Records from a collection
_ _ _ _ _
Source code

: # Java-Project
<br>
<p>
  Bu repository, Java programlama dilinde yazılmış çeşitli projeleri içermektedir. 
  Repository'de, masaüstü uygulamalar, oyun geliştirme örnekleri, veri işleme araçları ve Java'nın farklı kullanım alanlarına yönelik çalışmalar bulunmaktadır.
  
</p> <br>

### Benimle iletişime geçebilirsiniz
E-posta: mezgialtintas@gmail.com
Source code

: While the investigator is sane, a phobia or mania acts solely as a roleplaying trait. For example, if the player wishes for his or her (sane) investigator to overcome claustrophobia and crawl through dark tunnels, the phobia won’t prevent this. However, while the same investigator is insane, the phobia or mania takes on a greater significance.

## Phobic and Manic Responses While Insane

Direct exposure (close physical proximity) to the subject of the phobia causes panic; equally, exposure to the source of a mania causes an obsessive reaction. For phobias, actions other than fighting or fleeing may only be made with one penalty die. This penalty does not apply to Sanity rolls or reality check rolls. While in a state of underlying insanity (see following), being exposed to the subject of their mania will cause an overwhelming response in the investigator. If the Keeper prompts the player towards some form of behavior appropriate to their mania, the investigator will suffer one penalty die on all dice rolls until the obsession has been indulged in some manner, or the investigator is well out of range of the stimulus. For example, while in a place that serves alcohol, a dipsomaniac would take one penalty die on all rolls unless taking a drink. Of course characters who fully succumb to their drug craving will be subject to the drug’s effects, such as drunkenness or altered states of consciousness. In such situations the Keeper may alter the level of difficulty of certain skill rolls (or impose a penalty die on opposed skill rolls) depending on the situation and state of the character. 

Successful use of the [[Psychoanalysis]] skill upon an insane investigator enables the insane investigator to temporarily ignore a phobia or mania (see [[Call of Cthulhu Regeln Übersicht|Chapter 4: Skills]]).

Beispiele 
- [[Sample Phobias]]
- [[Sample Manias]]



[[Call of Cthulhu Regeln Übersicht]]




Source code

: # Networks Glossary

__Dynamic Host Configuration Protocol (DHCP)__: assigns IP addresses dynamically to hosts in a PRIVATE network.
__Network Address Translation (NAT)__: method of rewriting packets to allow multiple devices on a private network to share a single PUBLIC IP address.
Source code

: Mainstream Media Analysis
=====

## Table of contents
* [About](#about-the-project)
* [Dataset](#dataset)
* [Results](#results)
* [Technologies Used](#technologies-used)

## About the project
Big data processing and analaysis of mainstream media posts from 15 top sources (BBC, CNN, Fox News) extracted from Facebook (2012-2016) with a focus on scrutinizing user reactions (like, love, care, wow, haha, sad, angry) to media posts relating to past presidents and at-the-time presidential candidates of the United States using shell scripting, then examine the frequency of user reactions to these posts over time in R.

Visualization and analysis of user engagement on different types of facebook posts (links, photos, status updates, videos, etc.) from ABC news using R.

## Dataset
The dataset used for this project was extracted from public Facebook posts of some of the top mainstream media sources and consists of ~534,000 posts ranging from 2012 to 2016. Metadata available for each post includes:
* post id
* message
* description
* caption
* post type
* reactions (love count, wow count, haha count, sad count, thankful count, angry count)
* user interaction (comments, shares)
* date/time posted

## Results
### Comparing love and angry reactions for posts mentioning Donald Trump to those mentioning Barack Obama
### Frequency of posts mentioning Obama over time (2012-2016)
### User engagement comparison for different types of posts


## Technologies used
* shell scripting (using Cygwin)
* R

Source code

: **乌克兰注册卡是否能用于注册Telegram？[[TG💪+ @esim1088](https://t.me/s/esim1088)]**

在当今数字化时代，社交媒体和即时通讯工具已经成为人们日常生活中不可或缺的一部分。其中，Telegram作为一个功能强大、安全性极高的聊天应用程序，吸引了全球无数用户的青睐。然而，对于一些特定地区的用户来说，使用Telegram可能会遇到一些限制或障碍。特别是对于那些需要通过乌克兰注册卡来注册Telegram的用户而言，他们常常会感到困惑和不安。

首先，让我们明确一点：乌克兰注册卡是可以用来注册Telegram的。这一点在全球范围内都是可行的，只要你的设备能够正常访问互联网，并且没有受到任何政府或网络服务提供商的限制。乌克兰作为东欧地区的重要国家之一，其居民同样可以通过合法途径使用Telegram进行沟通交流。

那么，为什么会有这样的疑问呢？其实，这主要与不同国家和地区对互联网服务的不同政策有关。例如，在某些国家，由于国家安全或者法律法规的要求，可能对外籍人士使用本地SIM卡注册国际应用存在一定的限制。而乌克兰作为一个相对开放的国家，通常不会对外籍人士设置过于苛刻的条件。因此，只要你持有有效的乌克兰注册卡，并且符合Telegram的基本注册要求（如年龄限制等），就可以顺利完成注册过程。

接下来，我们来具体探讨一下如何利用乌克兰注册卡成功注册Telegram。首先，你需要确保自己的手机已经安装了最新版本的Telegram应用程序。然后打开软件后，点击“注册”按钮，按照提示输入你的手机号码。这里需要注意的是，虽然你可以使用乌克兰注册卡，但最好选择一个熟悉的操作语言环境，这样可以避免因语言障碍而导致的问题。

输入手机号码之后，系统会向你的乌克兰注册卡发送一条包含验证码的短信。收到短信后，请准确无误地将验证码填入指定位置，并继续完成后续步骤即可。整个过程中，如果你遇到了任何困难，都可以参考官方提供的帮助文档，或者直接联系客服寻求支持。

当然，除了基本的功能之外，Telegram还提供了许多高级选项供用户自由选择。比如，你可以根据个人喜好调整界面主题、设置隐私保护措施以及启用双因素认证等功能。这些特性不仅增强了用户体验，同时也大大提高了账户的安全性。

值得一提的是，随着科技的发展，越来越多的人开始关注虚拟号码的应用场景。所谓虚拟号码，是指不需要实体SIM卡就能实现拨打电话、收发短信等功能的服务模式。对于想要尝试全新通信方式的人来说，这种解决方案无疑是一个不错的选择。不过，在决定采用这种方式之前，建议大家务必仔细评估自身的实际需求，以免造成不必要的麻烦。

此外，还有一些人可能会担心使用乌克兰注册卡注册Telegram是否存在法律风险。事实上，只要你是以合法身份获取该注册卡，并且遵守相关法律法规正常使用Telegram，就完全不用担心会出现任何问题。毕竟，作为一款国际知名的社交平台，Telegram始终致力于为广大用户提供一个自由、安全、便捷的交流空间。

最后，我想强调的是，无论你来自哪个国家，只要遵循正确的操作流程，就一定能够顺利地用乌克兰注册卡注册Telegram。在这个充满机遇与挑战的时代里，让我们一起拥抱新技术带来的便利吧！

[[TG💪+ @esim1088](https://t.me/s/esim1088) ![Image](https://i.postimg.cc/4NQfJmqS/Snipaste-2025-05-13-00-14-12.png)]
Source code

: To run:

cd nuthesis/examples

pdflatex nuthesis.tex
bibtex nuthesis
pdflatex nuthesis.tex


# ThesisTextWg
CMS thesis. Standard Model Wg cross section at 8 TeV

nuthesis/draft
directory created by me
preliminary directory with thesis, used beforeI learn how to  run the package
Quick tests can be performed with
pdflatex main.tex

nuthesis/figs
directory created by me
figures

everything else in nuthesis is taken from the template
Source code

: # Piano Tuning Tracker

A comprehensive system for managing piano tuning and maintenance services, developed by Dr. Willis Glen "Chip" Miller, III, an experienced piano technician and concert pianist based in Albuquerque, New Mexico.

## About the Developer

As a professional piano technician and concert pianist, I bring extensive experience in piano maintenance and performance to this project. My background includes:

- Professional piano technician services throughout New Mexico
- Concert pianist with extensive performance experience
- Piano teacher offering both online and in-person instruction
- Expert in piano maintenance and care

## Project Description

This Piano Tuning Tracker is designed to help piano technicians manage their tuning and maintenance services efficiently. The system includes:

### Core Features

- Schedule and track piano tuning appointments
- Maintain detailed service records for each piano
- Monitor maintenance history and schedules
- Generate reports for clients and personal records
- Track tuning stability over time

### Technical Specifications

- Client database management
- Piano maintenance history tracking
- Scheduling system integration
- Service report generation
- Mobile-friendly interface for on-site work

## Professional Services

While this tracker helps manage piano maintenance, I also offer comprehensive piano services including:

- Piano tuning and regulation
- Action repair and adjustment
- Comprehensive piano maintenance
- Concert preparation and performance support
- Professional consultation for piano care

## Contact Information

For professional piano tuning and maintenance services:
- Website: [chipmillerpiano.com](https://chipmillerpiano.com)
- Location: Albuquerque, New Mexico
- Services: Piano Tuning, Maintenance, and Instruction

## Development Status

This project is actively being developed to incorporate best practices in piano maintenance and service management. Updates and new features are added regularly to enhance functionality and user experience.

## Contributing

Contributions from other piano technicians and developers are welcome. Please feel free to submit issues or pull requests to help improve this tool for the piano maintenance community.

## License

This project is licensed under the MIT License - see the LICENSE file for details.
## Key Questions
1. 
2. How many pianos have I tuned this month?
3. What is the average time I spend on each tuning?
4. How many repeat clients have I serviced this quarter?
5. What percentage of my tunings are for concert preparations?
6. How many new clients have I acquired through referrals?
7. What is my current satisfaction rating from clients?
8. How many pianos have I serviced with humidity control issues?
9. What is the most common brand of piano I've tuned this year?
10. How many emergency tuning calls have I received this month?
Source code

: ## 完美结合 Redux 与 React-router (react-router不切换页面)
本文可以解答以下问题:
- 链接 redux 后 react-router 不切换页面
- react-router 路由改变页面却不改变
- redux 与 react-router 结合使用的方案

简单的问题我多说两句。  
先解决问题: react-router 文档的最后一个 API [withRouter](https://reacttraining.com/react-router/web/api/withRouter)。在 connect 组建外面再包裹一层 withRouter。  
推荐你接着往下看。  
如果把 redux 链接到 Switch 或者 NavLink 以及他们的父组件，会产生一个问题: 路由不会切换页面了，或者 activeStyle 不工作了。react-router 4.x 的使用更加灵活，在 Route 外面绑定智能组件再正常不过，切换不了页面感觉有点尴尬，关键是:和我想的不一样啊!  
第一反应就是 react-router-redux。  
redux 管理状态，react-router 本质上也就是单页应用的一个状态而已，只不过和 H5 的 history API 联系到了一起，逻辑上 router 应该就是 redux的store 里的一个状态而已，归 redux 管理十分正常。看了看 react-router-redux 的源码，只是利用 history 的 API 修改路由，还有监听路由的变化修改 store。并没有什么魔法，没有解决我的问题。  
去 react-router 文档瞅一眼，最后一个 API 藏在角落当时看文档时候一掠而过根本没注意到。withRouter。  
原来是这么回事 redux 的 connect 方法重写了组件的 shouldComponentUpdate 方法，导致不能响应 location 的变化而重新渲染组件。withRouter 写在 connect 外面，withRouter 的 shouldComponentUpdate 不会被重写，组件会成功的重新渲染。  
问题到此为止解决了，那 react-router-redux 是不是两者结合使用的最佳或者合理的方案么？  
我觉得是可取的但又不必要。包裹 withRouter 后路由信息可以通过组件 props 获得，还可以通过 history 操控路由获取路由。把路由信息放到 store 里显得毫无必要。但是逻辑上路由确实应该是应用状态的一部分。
_ _ _ _ _
To do:
Copy the lines from the one containing "### Core Features" up to and including the one containing "### Technical Specifications", keeping them identical to the originals.

Exercise response:
### Core Features

- Schedule and track piano tuning appointments
- Maintain detailed service records for each piano
- Monitor maintenance history and schedules
- Generate reports for clients and personal records
- Track tuning stability over time

### Technical Specifications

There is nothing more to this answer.